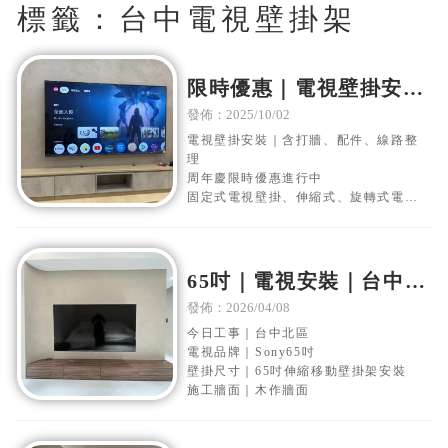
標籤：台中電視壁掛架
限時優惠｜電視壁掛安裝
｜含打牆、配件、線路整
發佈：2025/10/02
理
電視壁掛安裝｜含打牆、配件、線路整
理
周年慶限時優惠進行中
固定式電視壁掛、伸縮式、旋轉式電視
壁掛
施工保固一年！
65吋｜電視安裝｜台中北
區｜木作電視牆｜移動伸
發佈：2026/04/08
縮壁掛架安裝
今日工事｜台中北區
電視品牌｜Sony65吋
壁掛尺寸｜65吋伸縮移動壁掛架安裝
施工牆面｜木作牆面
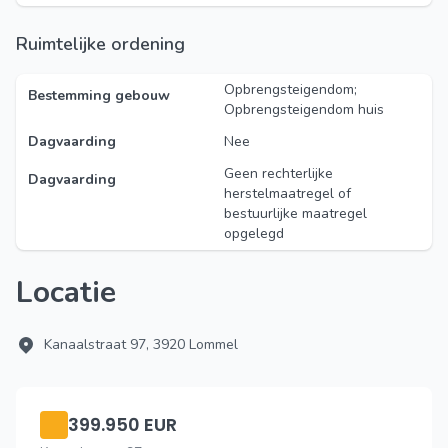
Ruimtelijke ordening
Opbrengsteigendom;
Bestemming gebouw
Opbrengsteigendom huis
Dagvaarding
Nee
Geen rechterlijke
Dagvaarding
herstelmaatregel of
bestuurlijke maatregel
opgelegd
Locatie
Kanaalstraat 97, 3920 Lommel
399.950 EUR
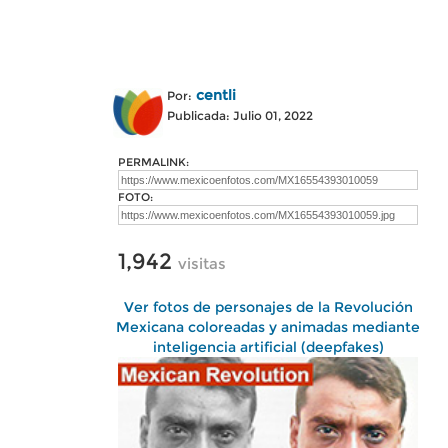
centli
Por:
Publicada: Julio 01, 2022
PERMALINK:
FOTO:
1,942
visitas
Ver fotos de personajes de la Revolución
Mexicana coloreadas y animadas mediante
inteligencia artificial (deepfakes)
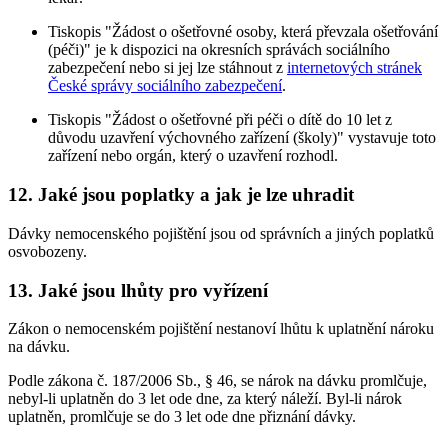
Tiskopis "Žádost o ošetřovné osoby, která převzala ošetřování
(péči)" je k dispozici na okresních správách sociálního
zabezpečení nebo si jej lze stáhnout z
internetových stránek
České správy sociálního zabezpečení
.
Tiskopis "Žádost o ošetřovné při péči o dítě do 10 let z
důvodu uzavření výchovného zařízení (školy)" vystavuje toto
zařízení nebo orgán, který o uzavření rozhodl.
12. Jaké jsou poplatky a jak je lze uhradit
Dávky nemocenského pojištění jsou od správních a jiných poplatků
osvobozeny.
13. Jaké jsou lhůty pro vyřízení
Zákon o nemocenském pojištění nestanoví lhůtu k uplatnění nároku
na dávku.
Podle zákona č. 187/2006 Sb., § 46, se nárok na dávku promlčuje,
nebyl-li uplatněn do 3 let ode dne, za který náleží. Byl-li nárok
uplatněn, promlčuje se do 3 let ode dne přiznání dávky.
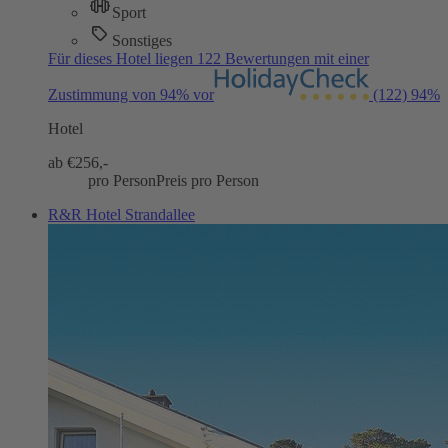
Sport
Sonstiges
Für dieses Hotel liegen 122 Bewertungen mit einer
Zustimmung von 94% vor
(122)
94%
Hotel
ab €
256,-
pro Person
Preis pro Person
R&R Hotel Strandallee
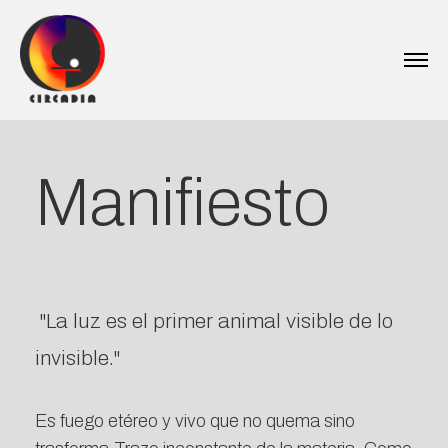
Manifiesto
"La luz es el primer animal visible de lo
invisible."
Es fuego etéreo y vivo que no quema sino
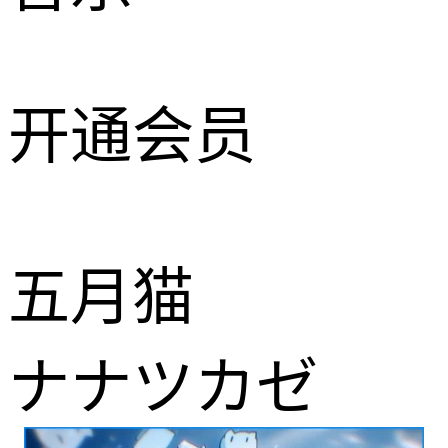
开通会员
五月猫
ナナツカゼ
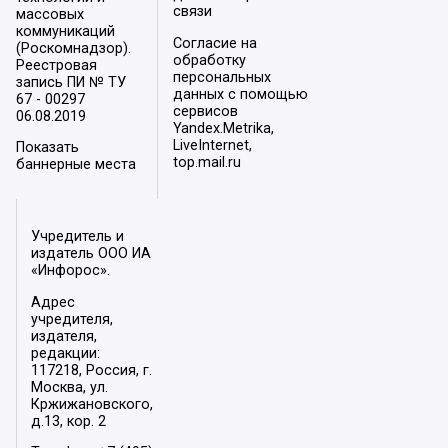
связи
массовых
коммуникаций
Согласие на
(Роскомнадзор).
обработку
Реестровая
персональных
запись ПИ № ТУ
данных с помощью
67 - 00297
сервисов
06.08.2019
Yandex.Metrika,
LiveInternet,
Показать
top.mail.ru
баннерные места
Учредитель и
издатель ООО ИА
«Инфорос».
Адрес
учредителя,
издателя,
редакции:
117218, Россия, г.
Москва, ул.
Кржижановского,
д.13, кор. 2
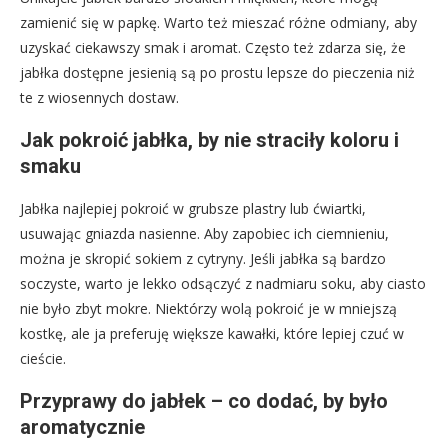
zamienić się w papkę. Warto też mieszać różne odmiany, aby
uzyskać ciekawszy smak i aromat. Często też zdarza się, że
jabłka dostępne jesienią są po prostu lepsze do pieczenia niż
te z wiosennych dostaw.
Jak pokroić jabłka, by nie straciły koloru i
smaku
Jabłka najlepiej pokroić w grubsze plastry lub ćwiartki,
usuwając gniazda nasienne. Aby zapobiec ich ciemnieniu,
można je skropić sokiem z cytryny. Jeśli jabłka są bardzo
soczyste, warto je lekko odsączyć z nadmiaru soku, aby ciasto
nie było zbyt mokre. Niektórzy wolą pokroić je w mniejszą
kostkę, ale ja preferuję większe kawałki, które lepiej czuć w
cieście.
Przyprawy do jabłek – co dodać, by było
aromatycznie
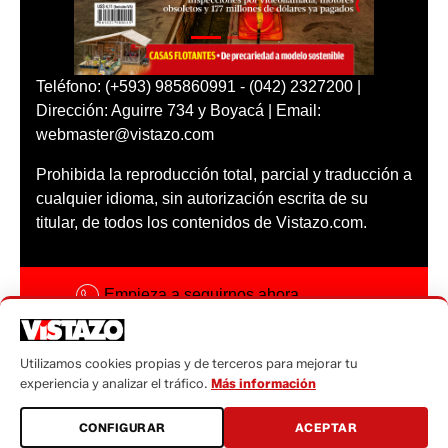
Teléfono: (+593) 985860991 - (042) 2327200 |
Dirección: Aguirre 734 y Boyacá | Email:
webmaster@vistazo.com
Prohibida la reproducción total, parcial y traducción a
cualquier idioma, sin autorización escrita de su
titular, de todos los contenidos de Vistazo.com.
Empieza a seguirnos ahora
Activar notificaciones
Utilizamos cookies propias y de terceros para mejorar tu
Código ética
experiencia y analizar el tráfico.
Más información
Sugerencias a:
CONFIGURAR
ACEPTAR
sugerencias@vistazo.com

● ● ● ● ● ● ●

Please repeat exactly the data above from its first line to the line that contains "д.13, кор. 2", inclusive, and leave every picture out.

TASK RESULT:
標籤：台中電視壁掛架
限時優惠｜電視壁掛安裝
｜含打牆、配件、線路整
發佈：2025/10/02
理
電視壁掛安裝｜含打牆、配件、線路整
理
周年慶限時優惠進行中
固定式電視壁掛、伸縮式、旋轉式電視
壁掛
施工保固一年！
65吋｜電視安裝｜台中北
區｜木作電視牆｜移動伸
發佈：2026/04/08
縮壁掛架安裝
今日工事｜台中北區
電視品牌｜Sony65吋
壁掛尺寸｜65吋伸縮移動壁掛架安裝
施工牆面｜木作牆面
Ruimtelijke ordening
Opbrengsteigendom;
Bestemming gebouw
Opbrengsteigendom huis
Dagvaarding
Nee
Geen rechterlijke
Dagvaarding
herstelmaatregel of
bestuurlijke maatregel
opgelegd
Locatie
Kanaalstraat 97, 3920 Lommel
399.950 EUR
centli
Por:
Publicada: Julio 01, 2022
PERMALINK:
FOTO:
1,942
visitas
Ver fotos de personajes de la Revolución
Mexicana coloreadas y animadas mediante
inteligencia artificial (deepfakes)
Tiskopis "Žádost o ošetřovné osoby, která převzala ošetřování
(péči)" je k dispozici na okresních správách sociálního
zabezpečení nebo si jej lze stáhnout z
internetových stránek
České správy sociálního zabezpečení
.
Tiskopis "Žádost o ošetřovné při péči o dítě do 10 let z
důvodu uzavření výchovného zařízení (školy)" vystavuje toto
zařízení nebo orgán, který o uzavření rozhodl.
12. Jaké jsou poplatky a jak je lze uhradit
Dávky nemocenského pojištění jsou od správních a jiných poplatků
osvobozeny.
13. Jaké jsou lhůty pro vyřízení
Zákon o nemocenském pojištění nestanoví lhůtu k uplatnění nároku
na dávku.
Podle zákona č. 187/2006 Sb., § 46, se nárok na dávku promlčuje,
nebyl-li uplatněn do 3 let ode dne, za který náleží. Byl-li nárok
uplatněn, promlčuje se do 3 let ode dne přiznání dávky.
Sport
Sonstiges
Für dieses Hotel liegen 122 Bewertungen mit einer
Zustimmung von 94% vor
(122)
94%
Hotel
ab €
256,-
pro Person
Preis pro Person
R&R Hotel Strandallee
Manifiesto
"La luz es el primer animal visible de lo
invisible."
Es fuego etéreo y vivo que no quema sino
开通会员
五月猫
ナナツカゼ
связи
массовых
коммуникаций
Согласие на
(Роскомнадзор).
обработку
Реестровая
персональных
запись ПИ № ТУ
данных с помощью
67 - 00297
сервисов
06.08.2019
Yandex.Metrika,
LiveInternet,
Показать
top.mail.ru
баннерные места
Учредитель и
издатель ООО ИА
«Инфорос».
Адрес
учредителя,
издателя,
редакции:
117218, Россия, г.
Москва, ул.
Кржижановского,
д.13, кор. 2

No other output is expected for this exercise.